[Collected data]
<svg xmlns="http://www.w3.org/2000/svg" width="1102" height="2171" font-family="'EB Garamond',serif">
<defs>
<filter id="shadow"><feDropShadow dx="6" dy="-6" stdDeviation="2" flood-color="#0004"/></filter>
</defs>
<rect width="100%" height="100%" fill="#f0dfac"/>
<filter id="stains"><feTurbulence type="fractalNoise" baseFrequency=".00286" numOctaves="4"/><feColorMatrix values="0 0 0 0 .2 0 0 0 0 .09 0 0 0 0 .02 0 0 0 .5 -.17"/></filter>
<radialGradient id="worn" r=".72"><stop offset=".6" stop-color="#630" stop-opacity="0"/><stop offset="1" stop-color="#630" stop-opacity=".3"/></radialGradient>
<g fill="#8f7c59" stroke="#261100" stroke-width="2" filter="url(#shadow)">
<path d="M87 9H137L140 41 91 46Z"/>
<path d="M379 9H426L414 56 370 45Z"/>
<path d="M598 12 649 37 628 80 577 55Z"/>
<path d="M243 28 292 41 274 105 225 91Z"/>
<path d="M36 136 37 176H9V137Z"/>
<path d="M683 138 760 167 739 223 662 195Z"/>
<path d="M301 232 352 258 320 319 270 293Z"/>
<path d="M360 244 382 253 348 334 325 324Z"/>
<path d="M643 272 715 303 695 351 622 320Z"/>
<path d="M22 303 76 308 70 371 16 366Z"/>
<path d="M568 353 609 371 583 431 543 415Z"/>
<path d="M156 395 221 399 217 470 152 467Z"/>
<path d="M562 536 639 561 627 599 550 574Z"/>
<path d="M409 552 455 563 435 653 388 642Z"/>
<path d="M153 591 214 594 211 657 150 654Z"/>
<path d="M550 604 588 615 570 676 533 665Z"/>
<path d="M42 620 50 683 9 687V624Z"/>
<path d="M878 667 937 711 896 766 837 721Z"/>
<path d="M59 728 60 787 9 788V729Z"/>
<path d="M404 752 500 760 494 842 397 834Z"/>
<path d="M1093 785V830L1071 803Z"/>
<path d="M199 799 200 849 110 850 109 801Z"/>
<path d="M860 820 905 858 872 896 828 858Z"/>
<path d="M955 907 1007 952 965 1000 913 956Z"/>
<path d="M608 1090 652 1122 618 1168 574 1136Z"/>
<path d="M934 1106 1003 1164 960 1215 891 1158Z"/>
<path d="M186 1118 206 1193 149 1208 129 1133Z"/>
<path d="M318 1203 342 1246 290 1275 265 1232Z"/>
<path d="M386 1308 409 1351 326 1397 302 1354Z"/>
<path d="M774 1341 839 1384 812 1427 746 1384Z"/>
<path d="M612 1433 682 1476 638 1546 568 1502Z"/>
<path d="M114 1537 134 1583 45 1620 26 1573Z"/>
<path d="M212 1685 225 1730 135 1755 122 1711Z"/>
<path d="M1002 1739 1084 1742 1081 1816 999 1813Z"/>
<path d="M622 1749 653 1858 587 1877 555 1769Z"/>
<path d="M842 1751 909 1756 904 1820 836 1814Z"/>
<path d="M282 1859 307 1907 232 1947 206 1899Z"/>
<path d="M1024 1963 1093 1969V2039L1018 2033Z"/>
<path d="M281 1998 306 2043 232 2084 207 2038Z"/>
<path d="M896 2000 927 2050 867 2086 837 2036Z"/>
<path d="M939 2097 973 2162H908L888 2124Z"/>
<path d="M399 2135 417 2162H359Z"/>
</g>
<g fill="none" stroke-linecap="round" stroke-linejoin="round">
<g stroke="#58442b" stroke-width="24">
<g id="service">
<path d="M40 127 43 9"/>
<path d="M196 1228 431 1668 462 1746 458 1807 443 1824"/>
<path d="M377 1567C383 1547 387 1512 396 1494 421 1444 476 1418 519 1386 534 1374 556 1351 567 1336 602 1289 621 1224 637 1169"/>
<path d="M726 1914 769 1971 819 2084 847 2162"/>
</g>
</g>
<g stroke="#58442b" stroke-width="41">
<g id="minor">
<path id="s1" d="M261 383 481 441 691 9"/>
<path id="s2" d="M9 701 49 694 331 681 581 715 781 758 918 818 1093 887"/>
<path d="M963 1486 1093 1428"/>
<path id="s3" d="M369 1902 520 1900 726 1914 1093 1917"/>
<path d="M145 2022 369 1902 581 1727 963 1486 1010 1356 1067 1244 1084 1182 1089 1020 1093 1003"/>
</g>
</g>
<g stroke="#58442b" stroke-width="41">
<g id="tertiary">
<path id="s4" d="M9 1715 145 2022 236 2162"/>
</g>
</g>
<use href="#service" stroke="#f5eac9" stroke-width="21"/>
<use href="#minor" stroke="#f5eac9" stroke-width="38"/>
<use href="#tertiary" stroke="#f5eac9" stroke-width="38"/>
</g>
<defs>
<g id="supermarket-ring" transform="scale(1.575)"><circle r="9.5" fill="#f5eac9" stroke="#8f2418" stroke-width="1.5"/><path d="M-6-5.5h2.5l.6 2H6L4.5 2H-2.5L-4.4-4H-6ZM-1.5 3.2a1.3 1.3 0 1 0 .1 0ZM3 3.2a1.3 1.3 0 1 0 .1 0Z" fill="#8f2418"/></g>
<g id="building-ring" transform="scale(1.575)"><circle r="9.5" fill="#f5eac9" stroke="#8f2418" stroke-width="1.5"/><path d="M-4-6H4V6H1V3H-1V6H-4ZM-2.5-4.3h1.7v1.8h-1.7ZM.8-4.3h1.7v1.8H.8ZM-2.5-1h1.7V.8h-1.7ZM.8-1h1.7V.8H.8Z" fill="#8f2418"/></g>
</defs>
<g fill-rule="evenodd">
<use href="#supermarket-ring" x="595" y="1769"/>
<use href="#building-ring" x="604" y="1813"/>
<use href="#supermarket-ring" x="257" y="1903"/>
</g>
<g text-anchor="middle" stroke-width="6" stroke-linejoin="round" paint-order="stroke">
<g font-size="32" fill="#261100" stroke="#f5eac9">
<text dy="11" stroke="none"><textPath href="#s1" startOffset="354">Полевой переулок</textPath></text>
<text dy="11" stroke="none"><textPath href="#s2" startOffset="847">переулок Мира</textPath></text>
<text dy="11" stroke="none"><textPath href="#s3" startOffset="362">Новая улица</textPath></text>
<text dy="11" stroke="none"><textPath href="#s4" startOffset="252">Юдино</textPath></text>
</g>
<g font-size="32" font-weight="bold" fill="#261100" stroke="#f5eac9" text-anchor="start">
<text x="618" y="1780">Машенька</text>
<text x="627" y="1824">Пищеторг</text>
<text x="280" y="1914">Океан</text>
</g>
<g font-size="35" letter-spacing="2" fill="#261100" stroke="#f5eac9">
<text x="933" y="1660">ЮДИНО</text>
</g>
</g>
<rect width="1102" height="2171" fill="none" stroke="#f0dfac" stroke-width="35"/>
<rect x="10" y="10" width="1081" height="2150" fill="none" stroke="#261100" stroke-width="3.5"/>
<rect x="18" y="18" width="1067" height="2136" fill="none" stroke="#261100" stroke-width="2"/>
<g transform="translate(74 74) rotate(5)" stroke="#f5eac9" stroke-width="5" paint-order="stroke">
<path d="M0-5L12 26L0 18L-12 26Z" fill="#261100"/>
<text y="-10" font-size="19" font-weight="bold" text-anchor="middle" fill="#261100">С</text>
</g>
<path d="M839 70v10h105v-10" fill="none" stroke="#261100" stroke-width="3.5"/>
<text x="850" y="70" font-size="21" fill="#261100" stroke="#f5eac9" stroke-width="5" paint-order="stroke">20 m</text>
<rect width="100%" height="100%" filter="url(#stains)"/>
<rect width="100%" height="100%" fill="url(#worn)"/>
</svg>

# Work task:
When a line among the entries above contains "scale", copy it.

# Solved exercise:
<g id="supermarket-ring" transform="scale(1.575)"><circle r="9.5" fill="#f5eac9" stroke="#8f2418" stroke-width="1.5"/><path d="M-6-5.5h2.5l.6 2H6L4.5 2H-2.5L-4.4-4H-6ZM-1.5 3.2a1.3 1.3 0 1 0 .1 0ZM3 3.2a1.3 1.3 0 1 0 .1 0Z" fill="#8f2418"/></g>
<g id="building-ring" transform="scale(1.575)"><circle r="9.5" fill="#f5eac9" stroke="#8f2418" stroke-width="1.5"/><path d="M-4-6H4V6H1V3H-1V6H-4ZM-2.5-4.3h1.7v1.8h-1.7ZM.8-4.3h1.7v1.8H.8ZM-2.5-1h1.7V.8h-1.7ZM.8-1h1.7V.8H.8Z" fill="#8f2418"/></g>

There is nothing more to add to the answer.